From director Ian Hunt-Duffy comes new Irish horror, Double Blind. An examination of the shady practice of drug trials carried out by mysterious pharmaceutical companies, the film is also a nightmarish depiction of what happens to the human mind when forced to stay awake way beyond the body’s capability. 


Millie Brady plays Claire, a down and out young woman who joins five other twenty-somethings as lab rats for a new wonder drug being developed by Blackwood Pharmaceuticals. Horror stalwart Pollyanna McIntosh plays Dr Burke, the supervisor of the trials who soon realises the new drugs may not be entirely fit for human consumption, but like most medical professionals, must contend between ethical practices versus financial incentives. As the trial continues and the dosages increase, the trial subjects find themselves forced to stay awake, lest they end up haemorrhaging from various orifices. 

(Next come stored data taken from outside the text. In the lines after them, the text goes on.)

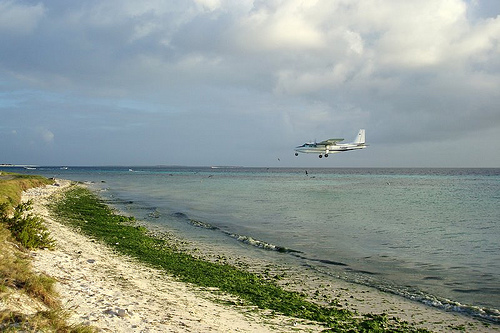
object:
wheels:
[317, 152, 323, 158]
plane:
[293, 128, 370, 160]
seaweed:
[49, 187, 425, 331]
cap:
[246, 236, 259, 243]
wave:
[228, 232, 295, 258]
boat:
[209, 166, 222, 171]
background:
[1, 0, 499, 332]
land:
[0, 173, 440, 332]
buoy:
[384, 180, 390, 187]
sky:
[3, 0, 498, 168]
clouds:
[0, 1, 500, 166]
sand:
[23, 175, 500, 332]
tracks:
[45, 240, 192, 333]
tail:
[355, 128, 365, 146]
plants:
[6, 199, 60, 250]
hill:
[0, 168, 195, 332]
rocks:
[324, 282, 336, 290]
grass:
[0, 171, 91, 333]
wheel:
[296, 152, 299, 157]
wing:
[323, 138, 344, 146]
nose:
[294, 145, 300, 154]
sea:
[1, 163, 499, 325]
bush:
[0, 198, 52, 249]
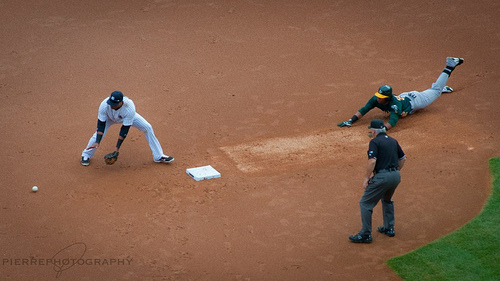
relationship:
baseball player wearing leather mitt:
[68, 75, 169, 192] [102, 143, 126, 167]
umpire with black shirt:
[348, 116, 403, 242] [367, 132, 406, 172]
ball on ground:
[28, 180, 42, 196] [24, 212, 97, 234]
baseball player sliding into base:
[337, 56, 465, 138] [187, 166, 223, 183]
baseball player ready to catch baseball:
[80, 90, 175, 166] [20, 176, 47, 196]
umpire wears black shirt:
[348, 119, 406, 243] [365, 134, 405, 171]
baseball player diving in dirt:
[338, 51, 467, 139] [1, 0, 498, 277]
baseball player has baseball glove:
[80, 90, 175, 166] [103, 151, 119, 166]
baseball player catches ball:
[80, 90, 175, 166] [31, 185, 37, 192]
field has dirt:
[0, 1, 498, 278] [1, 0, 498, 277]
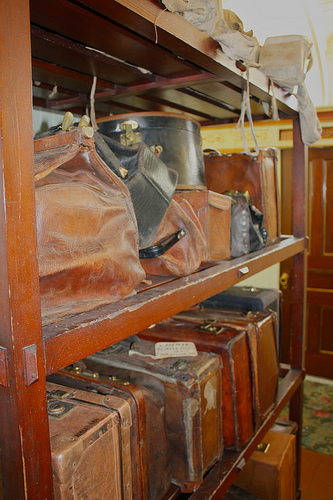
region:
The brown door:
[278, 308, 332, 371]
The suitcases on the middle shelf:
[40, 308, 269, 492]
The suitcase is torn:
[105, 342, 237, 474]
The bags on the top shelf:
[40, 102, 275, 260]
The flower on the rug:
[313, 403, 330, 422]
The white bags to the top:
[156, 3, 330, 125]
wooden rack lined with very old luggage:
[3, 1, 314, 494]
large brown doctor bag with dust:
[35, 108, 149, 319]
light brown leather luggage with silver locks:
[46, 375, 138, 493]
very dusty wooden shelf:
[47, 230, 298, 369]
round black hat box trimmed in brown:
[52, 107, 209, 189]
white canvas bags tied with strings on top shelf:
[141, 0, 319, 163]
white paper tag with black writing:
[136, 335, 196, 363]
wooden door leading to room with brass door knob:
[275, 147, 332, 373]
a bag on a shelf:
[22, 118, 186, 341]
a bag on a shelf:
[142, 179, 200, 266]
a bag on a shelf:
[93, 110, 179, 199]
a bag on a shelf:
[221, 183, 259, 250]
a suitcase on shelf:
[45, 392, 128, 490]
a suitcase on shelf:
[99, 378, 177, 478]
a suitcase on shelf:
[153, 312, 269, 439]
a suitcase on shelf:
[222, 307, 303, 433]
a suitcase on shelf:
[243, 431, 323, 492]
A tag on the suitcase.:
[144, 338, 198, 358]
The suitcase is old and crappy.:
[110, 337, 231, 486]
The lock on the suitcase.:
[195, 315, 225, 336]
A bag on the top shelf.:
[38, 118, 145, 300]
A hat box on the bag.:
[100, 109, 225, 192]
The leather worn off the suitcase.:
[176, 397, 203, 480]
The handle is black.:
[142, 233, 185, 257]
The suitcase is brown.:
[152, 312, 265, 466]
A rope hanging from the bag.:
[243, 58, 261, 165]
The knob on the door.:
[277, 258, 293, 292]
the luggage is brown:
[30, 126, 146, 312]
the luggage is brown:
[143, 186, 206, 272]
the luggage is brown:
[209, 151, 278, 254]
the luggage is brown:
[54, 365, 141, 497]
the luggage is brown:
[84, 339, 224, 492]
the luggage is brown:
[134, 310, 277, 450]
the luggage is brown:
[227, 435, 295, 498]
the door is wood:
[275, 148, 331, 379]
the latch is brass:
[255, 441, 269, 451]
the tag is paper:
[155, 338, 194, 358]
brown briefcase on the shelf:
[255, 433, 303, 492]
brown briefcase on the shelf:
[155, 340, 231, 478]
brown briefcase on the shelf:
[105, 366, 186, 490]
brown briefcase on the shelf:
[209, 326, 254, 450]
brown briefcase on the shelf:
[237, 307, 285, 416]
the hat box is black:
[53, 111, 207, 190]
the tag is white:
[154, 339, 196, 358]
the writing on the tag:
[155, 340, 198, 357]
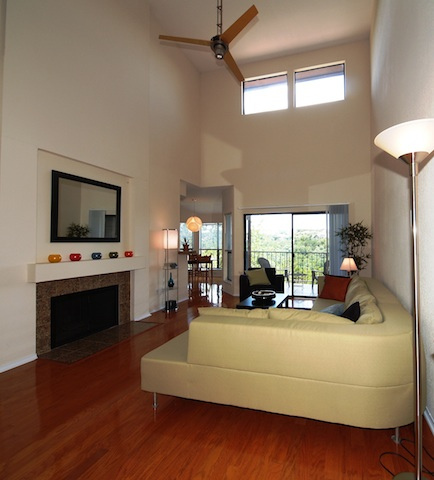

Double Blind is a claustrophobic descent into sleep deprived delirium, with a slight tint of Cronenberg’s 1975 film Shivers especially in its set up of imprisoned and isolated people suffering the consequences of a science experiment gone wrong. The score by Irish composer Die Hexen deserves extensive praise for the jarring score, further adding to the Cronenberg-esque feel of the film, as well as perfectly embodying the discomfort and twitchiness of a sleep deprived state.   The moments of horror, courtesy of character Amir’s (Akshay Kumar) hallucinations are jolting as well as the constant sense of inevitable doom that is enough to trigger anyone who has been unlucky enough to suffer from insomnia. 


The ending is overall highly predictable, with the idea of Claire being a “final girl” of sorts made obvious from the get go, and it definitely could have done with a wholly nihilistic and more grim of a conclusion, but all in all Double Blind is an effective psychological pharma-horror that tests the resilience of the human mind.